━━━━━ TEXT PROVIDED ━━━━━

# Wheel help....



## 320hpBlackTT (Dec 25, 2008)

So Im trying to pick a wheel for the summer and Im in the process of getting regula tunings new bodykit on and idk for some reason I like these wheels but I feel like once I have them Ill hate them? Idk any help would be appreciated and go ahead fire away on opinions

http://www.thettshop.co.uk/wheels.asp?cat=2006&product=701716


----------



## Audiguy84 (Nov 14, 2006)

better but needs adapters



http://www.oemconcept.com/product_i...ucts_id/270?osCsid=6trfemle90t5son33f05sgti92


----------



## 320hpBlackTT (Dec 25, 2008)

Audiguy84 said:


> better but needs adapters
> 
> 
> 
> http://www.oemconcept.com/product_i...ucts_id/270?osCsid=6trfemle90t5son33f05sgti92


:thumbdown::thumbdown: thats two thumbs down


----------



## Audiguy84 (Nov 14, 2006)

you don't like the lambo wheels hmm whats the price range?


----------



## 320hpBlackTT (Dec 25, 2008)

Audiguy84 said:


> you don't like the lambo wheels hmm whats the price range?


not even a little bit i think they will look like major ******* on my car haha.....well as much as i want to spend really haha im working all summer and well i dont have a gf sooooo my car takes the spot haha:heart:


----------



## Audiguy84 (Nov 14, 2006)

18" or 19" come on man I need details


----------



## 320hpBlackTT (Dec 25, 2008)

Audiguy84 said:


> 18" or 19" come on man I need details


18 and no black i dont want to feel ghetto lol


----------



## TTC2k5 (May 23, 2008)

320hpBlackTT said:


> So Im trying to pick a wheel for the summer and Im in the process of getting regula tunings new bodykit on and idk for some reason I like these wheels but I feel like once I have them Ill hate them? Idk any help would be appreciated and go ahead fire away on opinions
> 
> http://www.thettshop.co.uk/wheels.asp?cat=2006&product=701716


I think they are ok as mesh wheels go. Might be a tad expensive to ship.


----------



## Audiguy84 (Nov 14, 2006)

How about now??

http://www.vrwheels.com/ame-fins-gold-p-3553.html


----------



## PLAYED TT (Oct 17, 2010)

Try looking on this site:thumbup:
http://www.wagen-wheels.com/


----------



## 320hpBlackTT (Dec 25, 2008)

TTC2k5 said:


> I think they are ok as mesh wheels go. Might be a tad expensive to ship.


already got a quote total would be around 1000-1200 for the wheels and shipping


----------



## 320hpBlackTT (Dec 25, 2008)

Audiguy84 said:


> How about now??
> 
> http://www.vrwheels.com/ame-fins-gold-p-3553.html


your terrible at this :sly:


----------



## 320hpBlackTT (Dec 25, 2008)

Audiguy84 said:


> How about now??

━━━━━

▸ **TASK SET**
**1)** Translate this sentence from the wheel help thread into Spanish: "I think they are ok as mesh wheels go."
**2)** In the wheel help thread, what total did 320hpBlackTT say the quote came to for the wheels and shipping?

━━━━━ DATA EXTRACT ━━━━━

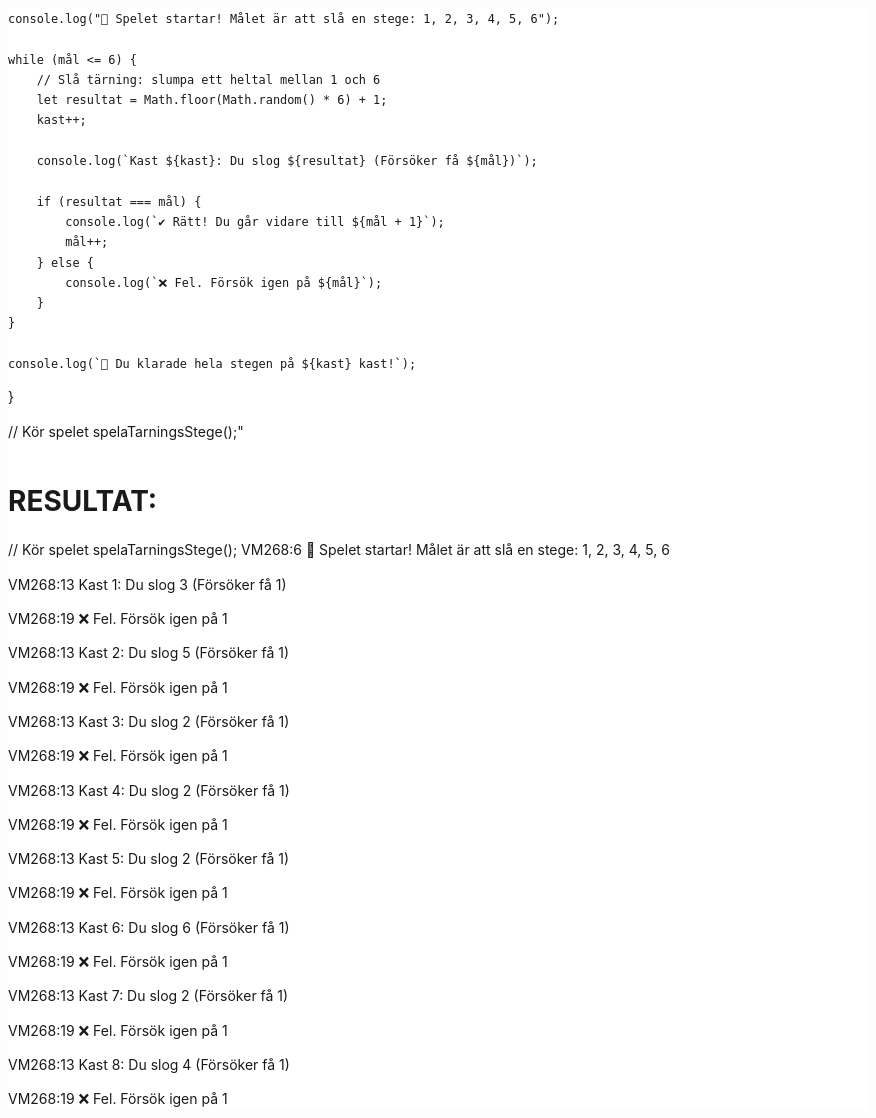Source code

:     console.log("🎲 Spelet startar! Målet är att slå en stege: 1, 2, 3, 4, 5, 6");

    while (mål <= 6) {
        // Slå tärning: slumpa ett heltal mellan 1 och 6
        let resultat = Math.floor(Math.random() * 6) + 1;
        kast++;

        console.log(`Kast ${kast}: Du slog ${resultat} (Försöker få ${mål})`);

        if (resultat === mål) {
            console.log(`✔️ Rätt! Du går vidare till ${mål + 1}`);
            mål++;
        } else {
            console.log(`❌ Fel. Försök igen på ${mål}`);
        }
    }

    console.log(`🎉 Du klarade hela stegen på ${kast} kast!`);
}

// Kör spelet
spelaTarningsStege();"
# RESULTAT:
// Kör spelet
spelaTarningsStege();
VM268:6 🎲 Spelet startar! Målet är att slå en stege: 1, 2, 3, 4, 5, 6

VM268:13 Kast 1: Du slog 3 (Försöker få 1)

VM268:19 ❌ Fel. Försök igen på 1

VM268:13 Kast 2: Du slog 5 (Försöker få 1)

VM268:19 ❌ Fel. Försök igen på 1

VM268:13 Kast 3: Du slog 2 (Försöker få 1)

VM268:19 ❌ Fel. Försök igen på 1

VM268:13 Kast 4: Du slog 2 (Försöker få 1)

VM268:19 ❌ Fel. Försök igen på 1

VM268:13 Kast 5: Du slog 2 (Försöker få 1)

VM268:19 ❌ Fel. Försök igen på 1

VM268:13 Kast 6: Du slog 6 (Försöker få 1)

VM268:19 ❌ Fel. Försök igen på 1

VM268:13 Kast 7: Du slog 2 (Försöker få 1)

VM268:19 ❌ Fel. Försök igen på 1

VM268:13 Kast 8: Du slog 4 (Försöker få 1)

VM268:19 ❌ Fel. Försök igen på 1
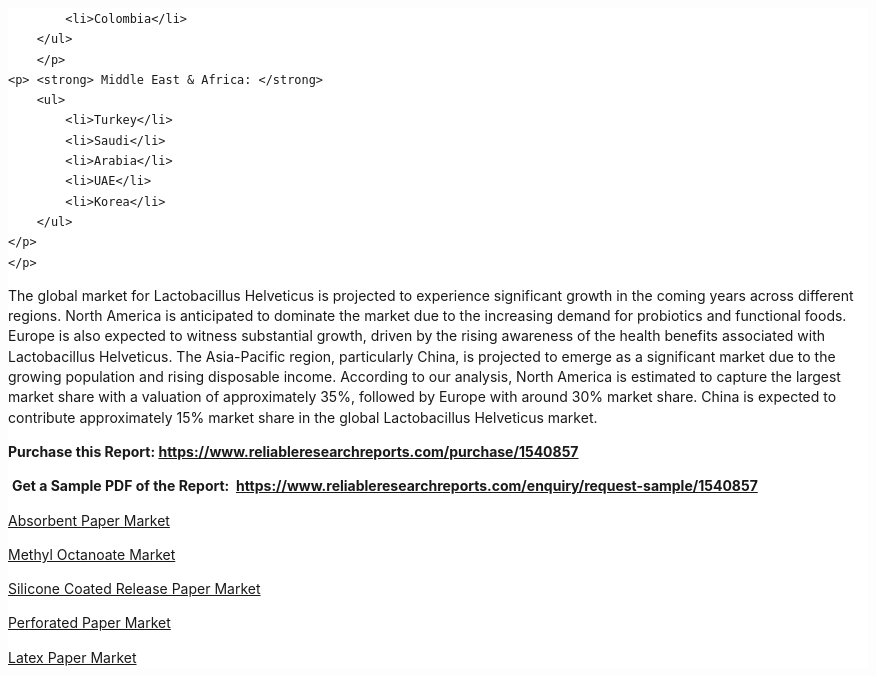            <li>Colombia</li>
        </ul>
        </p> 
    <p> <strong> Middle East & Africa: </strong>
        <ul>
            <li>Turkey</li>
            <li>Saudi</li>
            <li>Arabia</li>
            <li>UAE</li>
            <li>Korea</li>
        </ul>
    </p>
    </p>
<p><p>The global market for Lactobacillus Helveticus is projected to experience significant growth in the coming years across different regions. North America is anticipated to dominate the market due to the increasing demand for probiotics and functional foods. Europe is also expected to witness substantial growth, driven by the rising awareness of the health benefits associated with Lactobacillus Helveticus. The Asia-Pacific region, particularly China, is projected to emerge as a significant market due to the growing population and rising disposable income. According to our analysis, North America is estimated to capture the largest market share with a valuation of approximately 35%, followed by Europe with around 30% market share. China is expected to contribute approximately 15% market share in the global Lactobacillus Helveticus market.</p></p>
<p><strong>Purchase this Report: <a href="https://www.reliableresearchreports.com/purchase/1540857">https://www.reliableresearchreports.com/purchase/1540857</a></strong></p>
<p>&nbsp;<strong>Get a Sample PDF of the Report:&nbsp;&nbsp;<a href="https://www.reliableresearchreports.com/enquiry/request-sample/1540857">https://www.reliableresearchreports.com/enquiry/request-sample/1540857</a></strong></p>
<p><strong></strong></p>
<p><p><a href="https://github.com/sofayahoo2023/Market-Research-Report-List-2/blob/main/absorbent-paper-market.md">Absorbent Paper Market</a></p><p><a href="https://github.com/pizolina/Market-Research-Report-List-2/blob/main/methyl-octanoate-market.md">Methyl Octanoate Market</a></p><p><a href="https://github.com/gdfhhhj/Market-Research-Report-List-2/blob/main/silicone-coated-release-paper-market.md">Silicone Coated Release Paper Market</a></p><p><a href="https://github.com/luckyshygirl/Market-Research-Report-List-2/blob/main/perforated-paper-market.md">Perforated Paper Market</a></p><p><a href="https://github.com/vimar16th/Market-Research-Report-List-2/blob/main/latex-paper-market.md">Latex Paper Market</a></p></p>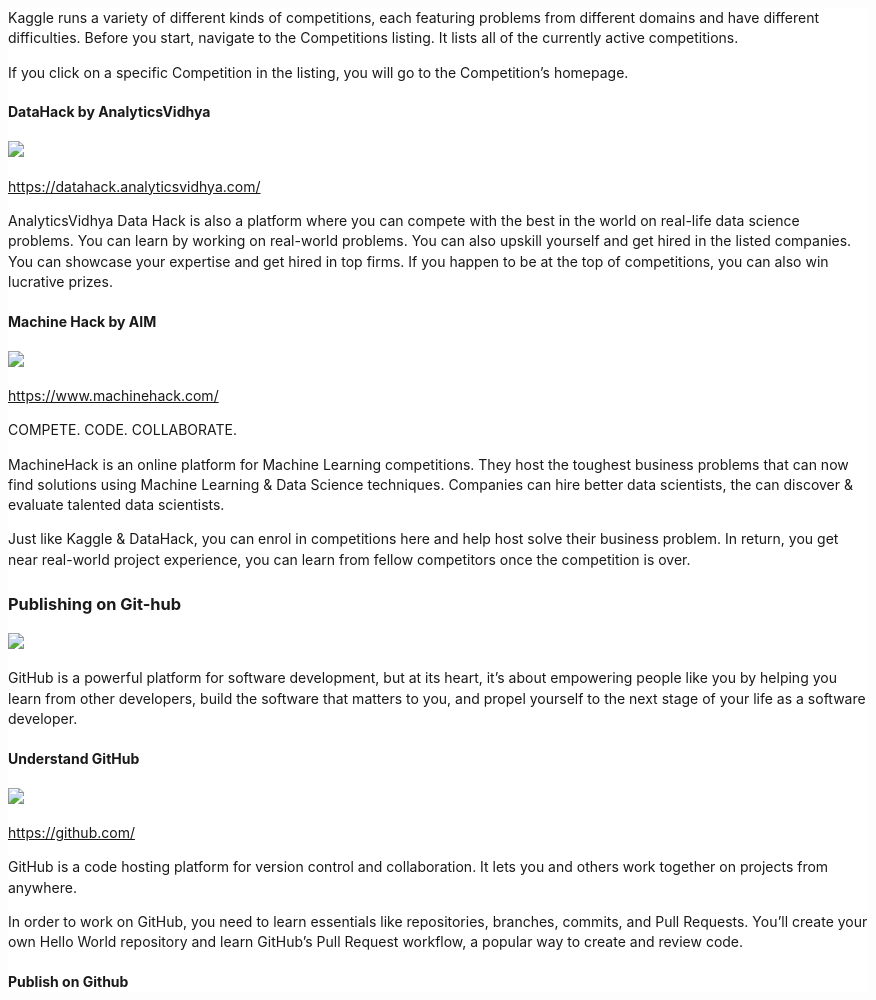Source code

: Kaggle runs a variety of different kinds of competitions, each featuring problems from different domains and have different difficulties. Before you start, navigate to the Competitions listing. It lists all of the currently active competitions.

If you click on a specific Competition in the listing, you will go to the Competition’s homepage.

#### DataHack by AnalyticsVidhya

![](https://cdn-images-1.medium.com/max/800/1*aJktR_ujgCSuc8pG--_akA.png)

<https://datahack.analyticsvidhya.com/>

AnalyticsVidhya Data Hack is also a platform where you can compete with the best in the world on real-life data science problems. You can learn by working on real-world problems. You can also upskill yourself and get hired in the listed companies. You can showcase your expertise and get hired in top firms. If you happen to be at the top of competitions, you can also win lucrative prizes.

#### Machine Hack by AIM

![](https://cdn-images-1.medium.com/max/800/1*X9guVMKRtd4hlAO3SdhjgA.png)

<https://www.machinehack.com/>

COMPETE. CODE. COLLABORATE.

MachineHack is an online platform for Machine Learning competitions. They host the toughest business problems that can now find solutions using Machine Learning & Data Science techniques. Companies can hire better data scientists, the can discover & evaluate talented data scientists.

Just like Kaggle & DataHack, you can enrol in competitions here and help host solve their business problem. In return, you get near real-world project experience, you can learn from fellow competitors once the competition is over.

### Publishing on Git-hub

![](https://cdn-images-1.medium.com/max/800/1*tmwLBRIzcB2rLRjYbS7wJg.png)

GitHub is a powerful platform for software development, but at its heart, it’s about empowering people like you by helping you learn from other developers, build the software that matters to you, and propel yourself to the next stage of your life as a software developer.

#### Understand GitHub

![](https://cdn-images-1.medium.com/max/800/1*ubttWCjCPrpmVJjRxRHgtg.png)

<https://github.com/>

GitHub is a code hosting platform for version control and collaboration. It lets you and others work together on projects from anywhere.

In order to work on GitHub, you need to learn essentials like repositories, branches, commits, and Pull Requests. You’ll create your own Hello World repository and learn GitHub’s Pull Request workflow, a popular way to create and review code.

#### Publish on Github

━━━━━

▸ **OUTPUTS FOR THE TASKS**
**1)** Creo que están bien, dentro de lo que son las llantas de malla.

**2)** Around 1000-1200.